Goat's assertion that “fewer ways of building a stick” means that “a stick is less likely” implicitly assumes that every possible ordering of keys is equally likely.
But if there were a high probability of inserting keys in sorted order, a stick would be very likely, and Goat's conclusion would be wrong.
That said, the uniform-probability model—all possible inputs have equal probability—is reasonable if we don't have a reason to believe that some inputs are more likely than others.
So let's proceed under that assumption and see what comes out.
Assumption: for a given set of keys to be inserted into the tree, all orderings of those keys are equally likely.
Under the uniform-probability model, here are the probabilities of different heights in a BST of size 31:
probBST(size=31,height= 4) ≈ 0.000000000009101093796095866889
probBST(size=31,height= 5) ≈ 0.001171857466827763253595489742
probBST(size=31,height= 6) ≈ 0.067463682381466788358984411563
probBST(size=31,height= 7) ≈ 0.260239464316841047694640281118
probBST(size=31,height= 8) ≈ 0.313885695641148052744060540411
probBST(size=31,height= 9) ≈ 0.209499988608618620701685103487
probBST(size=31,height=10) ≈ 0.098158821888126600218580138926
probBST(size=31,height=11) ≈ 0.035730667434326430494837243246
probBST(size=31,height=12) ≈ 0.010582021291906707573944851958
probBST(size=31,height=13) ≈ 0.002610740293981411627028950346
probBST(size=31,height=14) ≈ 0.000543851825284414365152575897
probBST(size=31,height=15) ≈ 0.000096441415020489580013197150
probBST(size=31,height=16) ≈ 0.000014629583773975211788876723
probBST(size=31,height=17) ≈ 0.000001903232320935283032231175
probBST(size=31,height=18) ≈ 0.000000212486423575926334809821
probBST(size=31,height=19) ≈ 0.000000020337565180356070823253
probBST(size=31,height=20) ≈ 0.000000001664200894770838243423
probBST(size=31,height=21) ≈ 0.000000000115893406738605166490
probBST(size=31,height=22) ≈ 0.000000000006822180143158010256
probBST(size=31,height=23) ≈ 0.000000000000336268021375625372
probBST(size=31,height=24) ≈ 0.000000000000013698211866627690
probBST(size=31,height=25) ≈ 0.000000000000000452851256695957
probBST(size=31,height=26) ≈ 0.000000000000000011838273392062
probBST(size=31,height=27) ≈ 0.000000000000000000235405995779
probBST(size=31,height=28) ≈ 0.000000000000000000003344491315
probBST(size=31,height=29) ≈ 0.000000000000000000000030229370
probBST(size=31,height=30) ≈ 0.000000000000000000000000130580
  - Whoa. A stick is really, really rare! 

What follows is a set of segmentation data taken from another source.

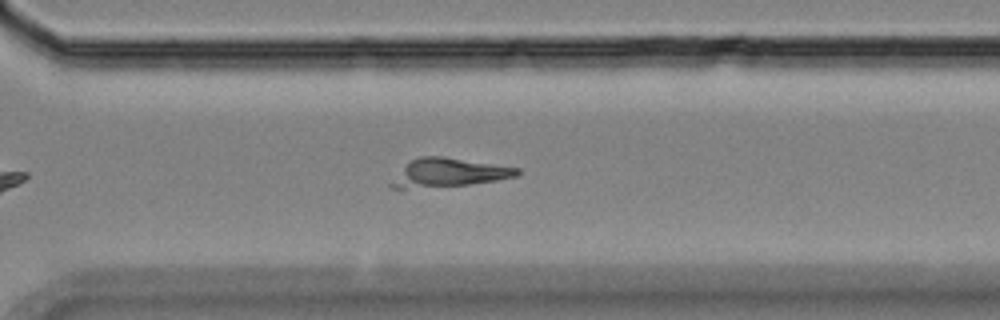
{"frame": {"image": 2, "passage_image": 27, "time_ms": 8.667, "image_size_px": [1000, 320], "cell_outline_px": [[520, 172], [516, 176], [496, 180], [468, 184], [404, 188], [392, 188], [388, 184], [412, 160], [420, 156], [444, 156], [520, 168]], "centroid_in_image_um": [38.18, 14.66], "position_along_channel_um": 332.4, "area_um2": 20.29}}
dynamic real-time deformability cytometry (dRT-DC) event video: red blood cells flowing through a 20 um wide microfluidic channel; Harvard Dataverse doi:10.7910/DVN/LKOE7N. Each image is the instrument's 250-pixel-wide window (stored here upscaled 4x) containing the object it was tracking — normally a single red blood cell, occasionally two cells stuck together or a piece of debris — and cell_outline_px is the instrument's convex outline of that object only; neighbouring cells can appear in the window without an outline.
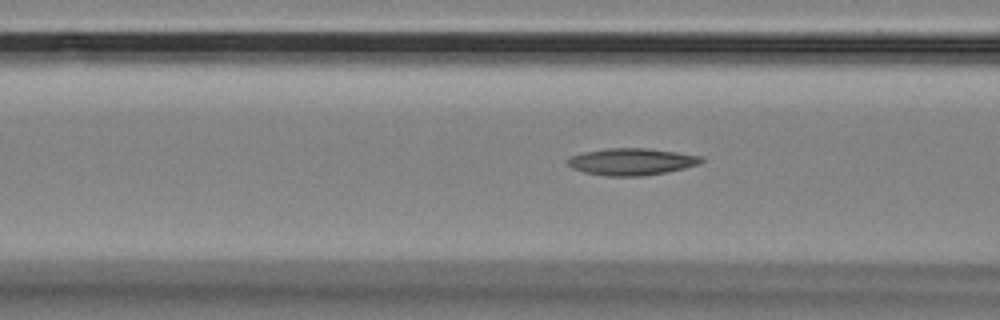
{"species": "Egyptian fruit bat (a non-hibernating species)", "species_latin": "Rousettus aegyptiacus", "temperature_condition": "room temperature", "stored_images_in_passage": 51, "camera_frame_rate_fps": 3000, "um_per_image_px": 0.085, "animal": {"sex": "female"}, "frame": {"image": 1, "passage_image": 22, "time_ms": 7.0, "image_size_px": [1000, 320], "cell_outline_px": [[704, 160], [700, 164], [668, 172], [640, 176], [604, 176], [584, 172], [572, 168], [568, 164], [568, 160], [572, 156], [584, 152], [608, 148], [648, 148], [704, 156]], "centroid_in_image_um": [53.73, 13.74], "position_along_channel_um": 112.9, "area_um2": 20.98}}
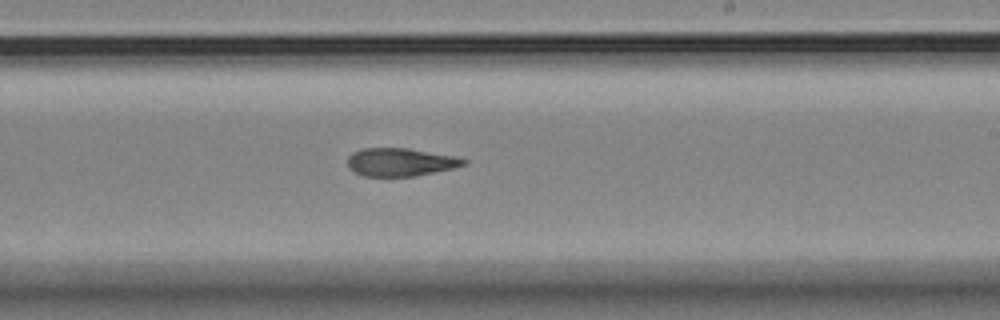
{"frame": {"image": 2, "passage_image": 34, "time_ms": 11.0, "image_size_px": [1000, 320], "cell_outline_px": [[468, 164], [452, 168], [416, 176], [364, 176], [352, 172], [348, 168], [348, 156], [352, 152], [364, 148], [408, 148], [456, 156], [468, 160]], "centroid_in_image_um": [34.03, 13.78], "position_along_channel_um": 255.0, "area_um2": 19.13}}
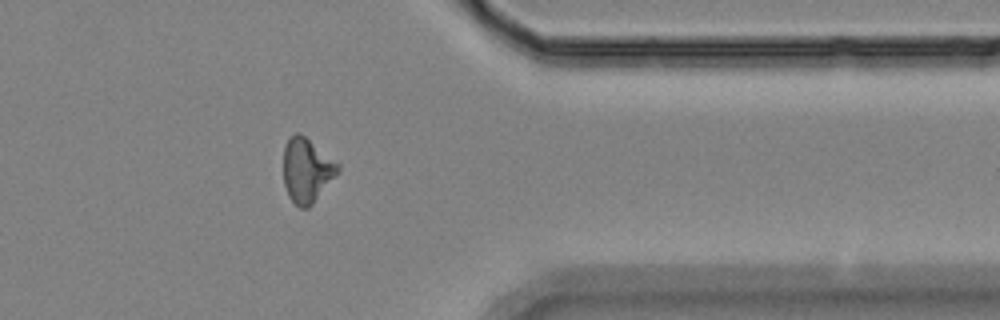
{"frame": {"image": 3, "passage_image": 46, "time_ms": 15.0, "image_size_px": [1000, 320], "cell_outline_px": [[340, 172], [312, 204], [308, 208], [300, 208], [288, 196], [284, 184], [284, 144], [296, 132], [300, 132], [340, 164]], "centroid_in_image_um": [26.09, 14.47], "position_along_channel_um": 385.3, "area_um2": 20.46}}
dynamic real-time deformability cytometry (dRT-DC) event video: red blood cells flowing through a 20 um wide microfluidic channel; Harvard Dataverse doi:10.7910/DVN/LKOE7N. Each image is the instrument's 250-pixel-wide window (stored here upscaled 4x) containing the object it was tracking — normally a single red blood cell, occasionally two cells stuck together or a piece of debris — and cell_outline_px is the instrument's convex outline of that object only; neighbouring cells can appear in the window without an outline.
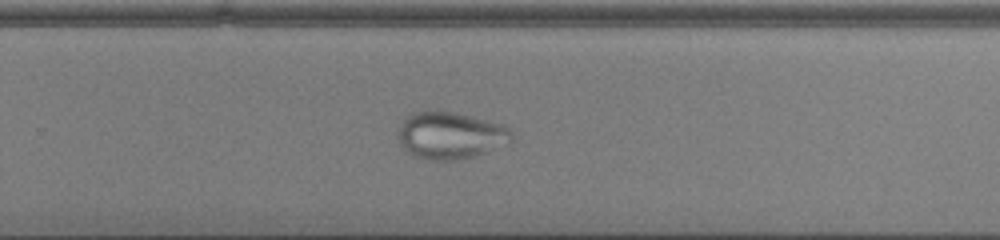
{"species": "common noctule bat (a hibernating species)", "species_latin": "Nyctalus noctula", "temperature_condition": "cold", "stored_images_in_passage": 54, "camera_frame_rate_fps": 3000, "um_per_image_px": 0.085, "animal": {"sex": "male", "body_mass_g": 13.0, "forearm_length_mm": 53.1}, "frame": {"image": 1, "passage_image": 37, "time_ms": 12.0, "image_size_px": [1000, 240], "cell_outline_px": [[512, 140], [508, 144], [472, 156], [456, 160], [428, 160], [416, 156], [408, 152], [400, 144], [396, 136], [396, 132], [400, 124], [412, 112], [456, 112], [504, 124], [512, 132]], "centroid_in_image_um": [38.27, 11.51], "position_along_channel_um": 291.5, "area_um2": 31.1}}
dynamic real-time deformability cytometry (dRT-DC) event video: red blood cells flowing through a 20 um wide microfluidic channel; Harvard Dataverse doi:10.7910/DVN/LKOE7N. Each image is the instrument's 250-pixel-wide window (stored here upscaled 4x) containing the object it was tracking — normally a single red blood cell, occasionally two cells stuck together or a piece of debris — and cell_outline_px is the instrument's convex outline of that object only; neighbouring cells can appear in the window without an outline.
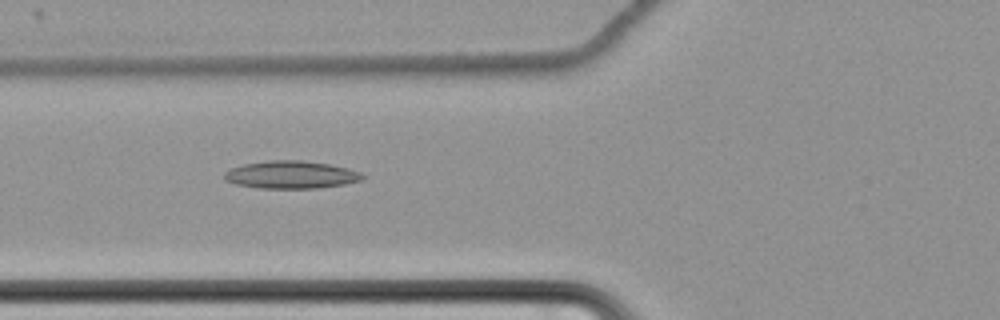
{"species": "common noctule bat (a hibernating species)", "species_latin": "Nyctalus noctula", "temperature_condition": "cold", "stored_images_in_passage": 63, "camera_frame_rate_fps": 3000, "um_per_image_px": 0.085, "animal": {"sex": "female", "body_mass_g": 22.7, "forearm_length_mm": 54.2}, "frame": {"image": 1, "passage_image": 27, "time_ms": 8.667, "image_size_px": [1000, 320], "cell_outline_px": [[364, 176], [360, 180], [344, 184], [320, 188], [256, 188], [236, 184], [224, 180], [224, 172], [232, 168], [244, 164], [268, 160], [300, 160], [328, 164], [348, 168], [360, 172]], "centroid_in_image_um": [24.71, 14.85], "position_along_channel_um": 101.1, "area_um2": 22.2}}
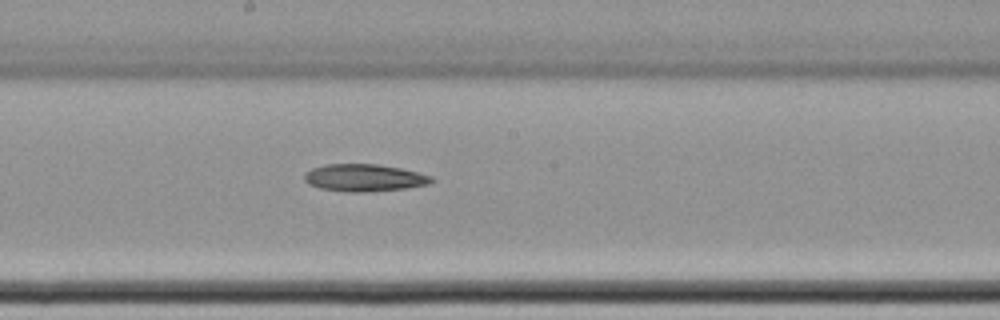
{"frame": {"image": 2, "passage_image": 37, "time_ms": 12.0, "image_size_px": [1000, 320], "cell_outline_px": [[436, 180], [428, 184], [408, 188], [364, 192], [352, 192], [320, 188], [308, 184], [304, 180], [304, 172], [312, 168], [328, 164], [380, 164], [400, 168], [432, 176]], "centroid_in_image_um": [30.96, 15.11], "position_along_channel_um": 217.2, "area_um2": 20.23}}
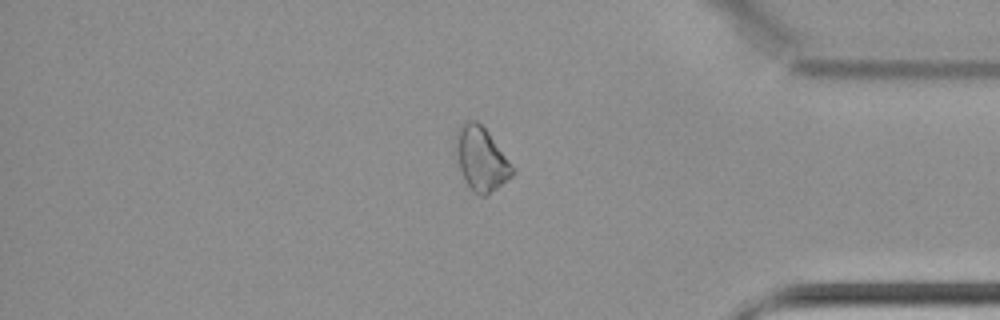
{"frame": {"image": 3, "passage_image": 54, "time_ms": 17.667, "image_size_px": [1000, 320], "cell_outline_px": [[516, 172], [512, 176], [488, 196], [480, 196], [472, 192], [464, 180], [460, 168], [456, 152], [456, 128], [460, 124], [468, 120], [476, 120], [488, 132], [516, 168]], "centroid_in_image_um": [40.92, 13.53], "position_along_channel_um": 394.3, "area_um2": 21.33}}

  - Yeah! It's technically possible to build a stick, but vanishingly unlikely. 
  - Note that it's also really unlikely to build a perfectly balanced tree (smallest height). But the most likely height (8) is still pretty small. 
Summarizing these distributions, we can say that the mean is:
$$ \frac{11,994,961,748,538,257,538,823,933}{1,467,491,935,895,582,556,960,000} \approx 8.174 $$ and the standard deviation is $$ \frac{ \sqrt{ \frac{6,931,977,688,136,249,431,724,240,925,138,780,712,808,881,338,7349}{19}} }{ 1,467,491,935,895,582,556,960,000 } \approx 1.302 $$
So the expected cost of insertion into a random tree is pretty good!
(When logged in, completion status appears here.)